The speed at which fake news travels has endorsed application programming interfaces. The danger is there, but it's easier to avoid if we have the APIs under control. Fake or manipulated information that travels at the speed of light over the Internet is now a major cause for concern in society. Are we seeing an invasion of fake news?
3 min reading
12 November 2019
APIs under control
APIs under control

BBVA API Market

The speed at which fake news travels has endorsed application programming interfaces. The danger is there, but it's easier to avoid if we have the APIs under control. Fake or manipulated information that travels at the speed of light over the Internet is now a major cause for concern in society. Are we seeing an invasion of fake news?

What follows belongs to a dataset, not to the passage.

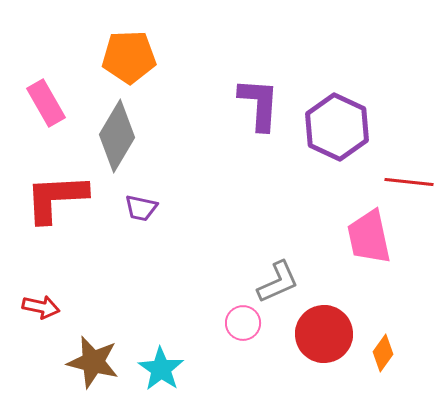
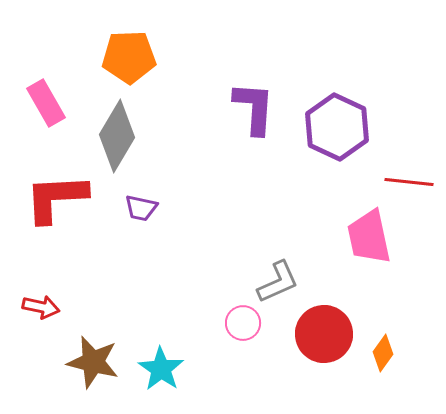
purple L-shape: moved 5 px left, 4 px down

It came to prominence during the United States presidential campaign which led to Donald Trump’s victory, and in Spain during the heat of the challenge by the independence movement in Catalonia. But it has always existed, and always will.

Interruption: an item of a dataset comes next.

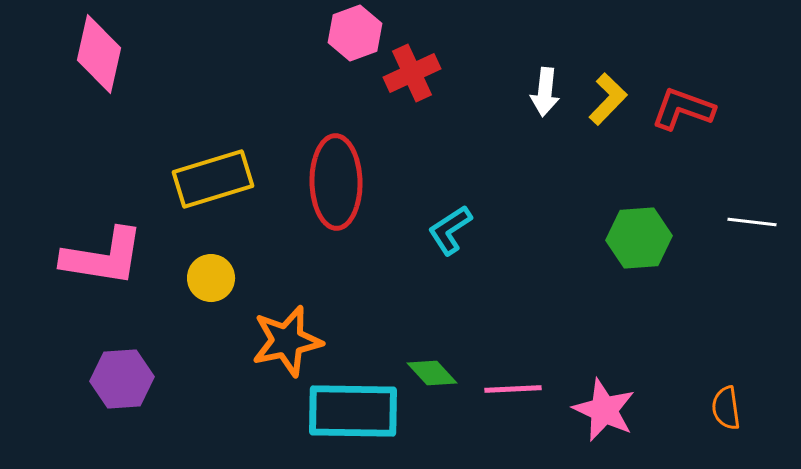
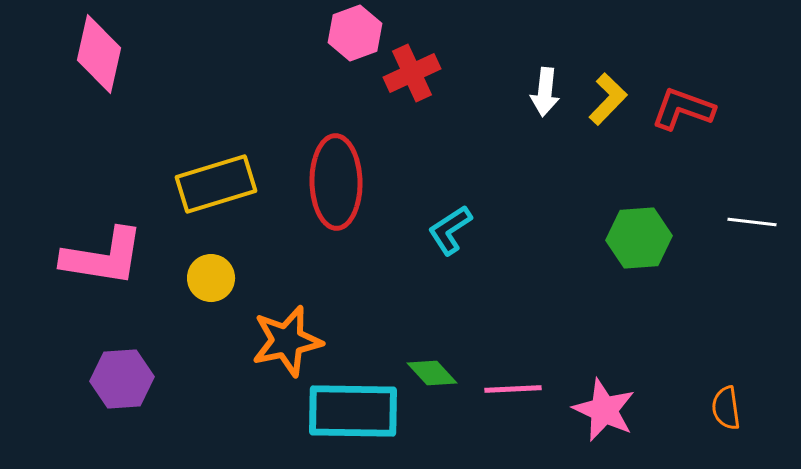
yellow rectangle: moved 3 px right, 5 px down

The danger is there, but it’s easier to avoid if we have the APIs under control. APIs (Application Programming Interface) are the shortest route to connect two IT systems and are today behind practically all information exchanges on the net.

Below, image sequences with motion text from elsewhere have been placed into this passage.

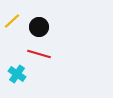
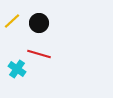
black circle: moved 4 px up
cyan cross: moved 5 px up
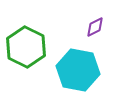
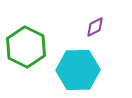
cyan hexagon: rotated 12 degrees counterclockwise
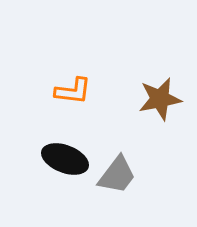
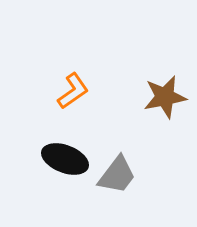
orange L-shape: rotated 42 degrees counterclockwise
brown star: moved 5 px right, 2 px up
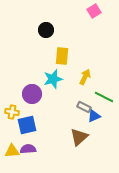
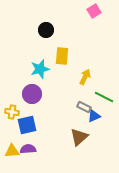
cyan star: moved 13 px left, 10 px up
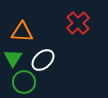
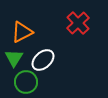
orange triangle: rotated 30 degrees counterclockwise
green triangle: moved 1 px right
green circle: moved 2 px right
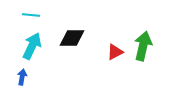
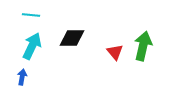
red triangle: rotated 42 degrees counterclockwise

The democratization of APIs has made it possible for the services offered by different companies and people to exchange functionalities, data and resources while they interact with each other, generating business opportunities and the possibility of offering services in a way that was previously impossible. But this information exchange must be secure.

From the technological point of view, APIs have helped solve recurrent problems in the world of integration between companies, and particularly concerning security and protection, according to Enrique Caballero from UST-Global. He believes that one of the main characteristics of API management tools is that they provide protection capacities against external threats (control over access, authorization, code injection, DoS attacks, among others). It is essential to design and implement the security and protection of APIs to prevent this type of unwanted situations. The responsibility for Big Brother control is shared among the users –who hand over their information for a particular purpose– and the companies that must undertake to use this information only for that purpose, and to safeguard it and protect it from improper use.

Some developers have come up with APIs that help detect and clean our social networks so the public can have the right tools to tackle so-called fake news. For example, the Chrome extensions Fake News Alert, BS Detector and Clean Speak API, among others.

Enrique Navalón, Tech Lead at BICG specializing in APIs, believes that the new data protection regulation (General Data Protection Regulation or GDPR) represents a step forward in this area. “We also need to work to create a climate where the reputation of the source is important and valued above that of the owner or the click-bait”, he says.

For Álvaro Núñez, security researcher at ElevenPaths, the user –“ultimately the weakest link”– should not leave everything in the hands of these technology giants either. He recommends something as simple as using common sense to detect and prevent the spread of this news. To guide us he points to extensions for browsers like Fake News Detector, which use artificial intelligence to alert users that they are seeing a fake news item, thus avoiding alarm and upset.

Providers have been working on standards to improve the security of APIs and make them easier to implement. The arrival of social networks and microblogging platforms has revolutionized the way users access content, communicate and stay informed. Over three million messages a minute are sent on Facebook alone, with no intermediation by experts or journalists. As its use has become widespread, fake contents have multiplied exponentially. Placing a security layer ahead of the business layer is not a difficult task.

Fake news is nothing new, but why didn’t we realize that before? “Both the media and the broadcasting agents were constrained, whereas now fake news reaches anyone the issuer has close contact with”, explains Omar del Valle, API Evangelist & Solutions Architect. “All is not lost”, he jokes when contemplating the possibility that fake news may maliciously alter the shape of public opinion. Indeed APIs can be useful for verifying the information we read and for maintaining our data under control. In his opinion, they also contribute to managing an ecosystem that encourages innovative initiatives between companies and communities of developers. In short, he says “they are the digital glue that leads us to a more interconnected world”.

With the governance of APIs you can make sure the information arrives at its destination, says Joaquín Copete, API Management Architect at Scrum.  “The same thing happened in the past with the exchange of Excels (the Falciani case), databases or photocopies (the McLaren/Ferrari spy case)”, to cite two examples. But despite everything, he advises calm and says that in general APIs –at least public APIs– do not allow the extraction of a large amount of information. “Everything that’s protected in the app or on the website is also protected on the API”, he says.